The pressure to cook about 100 mini-burgers quickly and consistently in one-hour for a large crowd made him restless.

But eight weeks of training at D.C. Central Kitchen, a nonprofit culinary program founded in 1989, gave Richardson some skills to make the adjustment.

“I was a little nervous at first with all the people. But all the things they taught me fell into place, and I just started getting more comfortable with it,” he said.

By feeling at ease in his new surroundings, Richardson and eight students from the job training program participated in a burger cook-off at Harry’s Smokehouse in Arlington County on June 12.

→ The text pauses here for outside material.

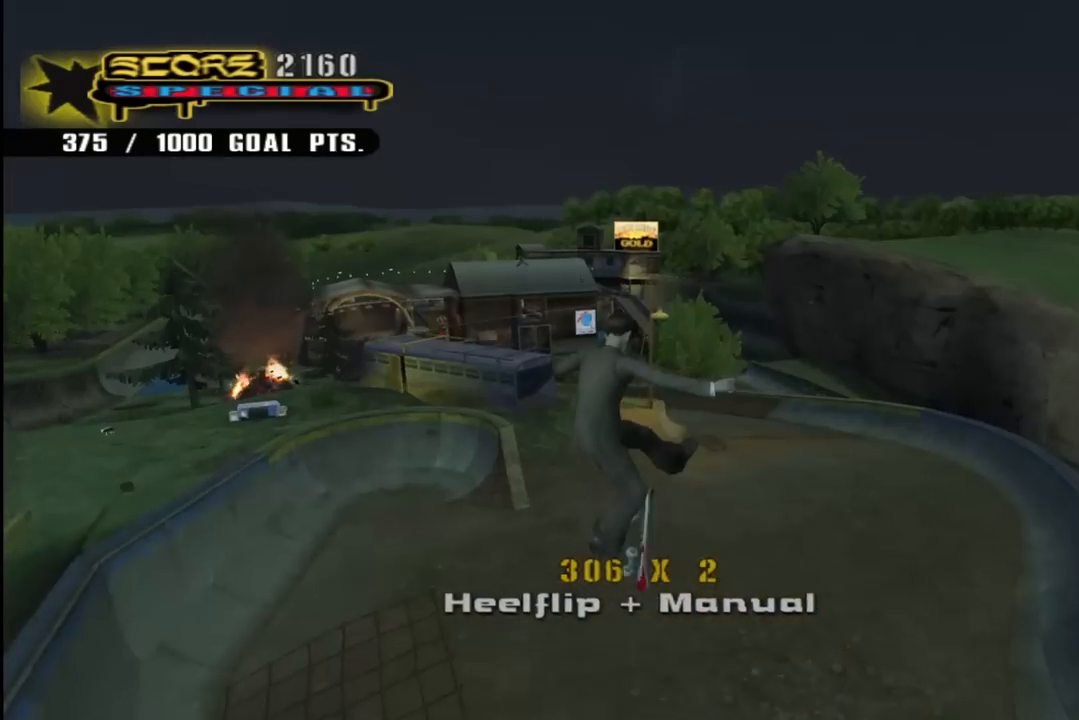
{"buttons": ["CROSS", "DPAD_UP"], "left_stick": "center", "right_stick": "center", "events": [[100, "DPAD_DOWN", "up"], [167, "DPAD_UP", "down"], [233, "DPAD_UP", "up"], [283, "DPAD_DOWN", "down"], [400, "DPAD_DOWN", "up"], [450, "DPAD_UP", "down"]]}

The event featured three teams of chefs-in-training who created mini-burgers that were critiqued by four judges. A fifth vote was determined from ballots filed by attendees. The teams were vying for a chance to have their burger included on the restaurant’s menu.

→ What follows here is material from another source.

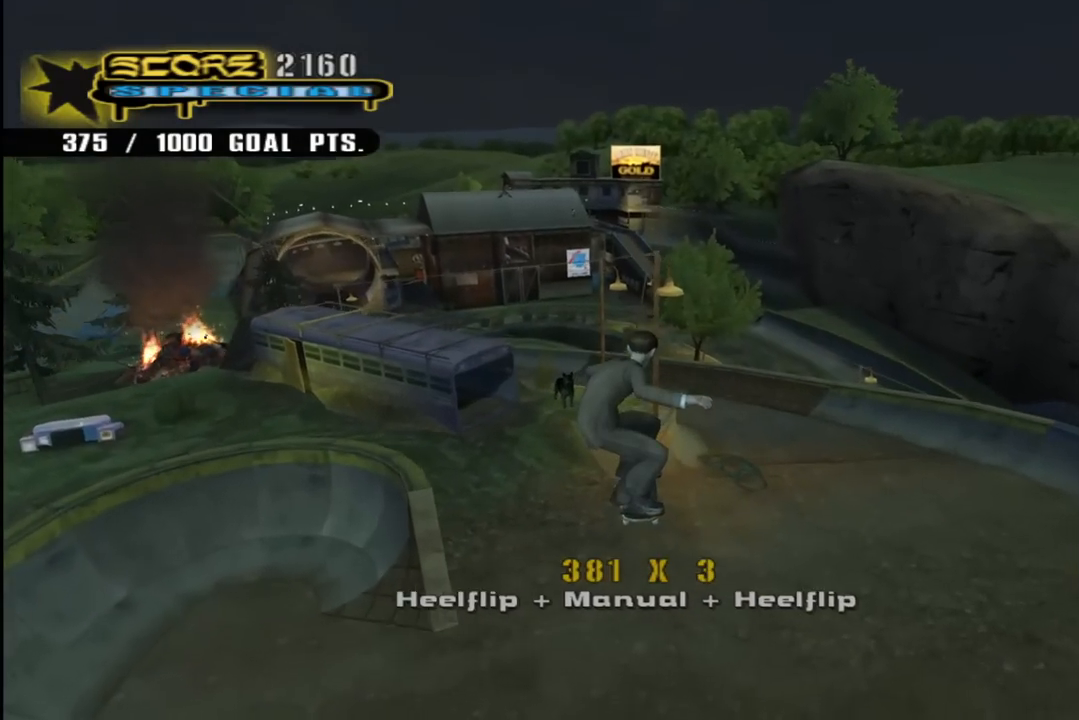
{"buttons": ["CROSS", "DPAD_DOWN", "DPAD_RIGHT"], "left_stick": "center", "right_stick": "center", "events": [[33, "DPAD_UP", "up"], [50, "R1", "down"], [100, "DPAD_DOWN", "down"], [183, "R1", "up"], [233, "DPAD_DOWN", "up"], [267, "DPAD_UP", "down"], [383, "DPAD_UP", "up"], [400, "DPAD_DOWN", "down"], [450, "DPAD_RIGHT", "down"]]}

Richardson and his teammates, Thomas Parker and Jessica Towers, created a mini-burger with garlic, ham, jalapeno cheddar cheese and roasted red peppers.

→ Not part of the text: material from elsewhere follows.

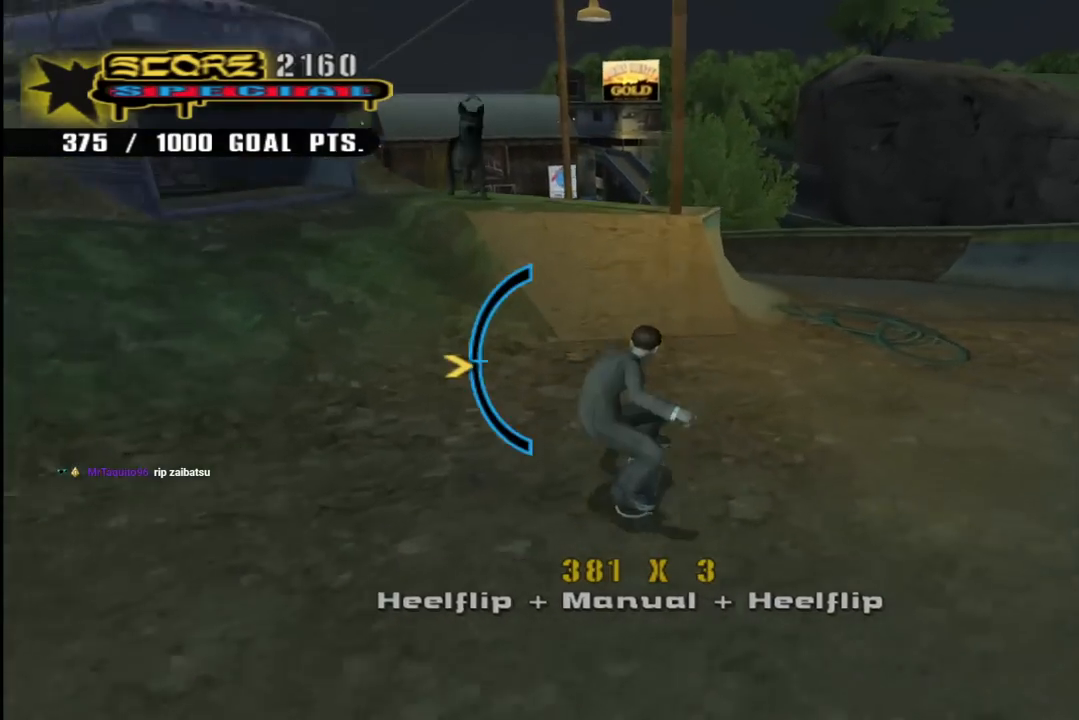
{"buttons": ["CROSS", "DPAD_DOWN", "DPAD_RIGHT"], "left_stick": "center", "right_stick": "center", "events": [[100, "DPAD_DOWN", "up"], [133, "DPAD_UP", "down"], [217, "DPAD_UP", "up"], [333, "DPAD_RIGHT", "up"], [383, "DPAD_RIGHT", "down"], [400, "DPAD_DOWN", "down"]]}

Students Henry Galloway, Katrina McCormick and William Poe created one filled with three cheeses, topped with bacon bits and Poe’s special barbecue sauce.

The final entry was created by the team of Desiree Bryant, Douglas Carter and Reginald Young. Their oven-baked mini-burger was infused with honey, spinach, amaretto and feta and Swiss cheeses.

“It’s all in how you put things together,” Carter said of his team’s unusual collection of ingredients.

Instead of a sole winner, the judges chose to incorporate different elements of each mini-burger to create a new burger that will appear on the menu as the D.C. Central Kitchen Burger.

Each student received a $100 gift certificate.

“Everything we do is a team” effort, said Poe, who became aware of the program once his pursuit of a baseball career was derailed by injuries. “I kind of like that everyone won as a team.”

Robert Egger, founder and president of D.C. Central Kitchen, said the organization aims to bring together business owners, potential employees from the program and customers as a way to contribute to the District’s treasury.

Before joining the program, more than half of the students were in jail or recovering from drug abuse, he said. The program averages about 80 graduates annually who collectively make about $2 million in salary per year, he said.

“What we’re trying to do is expose people to their own power,” Egger said. “Our job is to open the door.”

So people such as Richardson, 43, can walk through it.

“I’ve always had the intelligence. I just allowed my drug addiction to carry me somewhere else,” he said. “My mind is clear [now], and I see life in a different way.”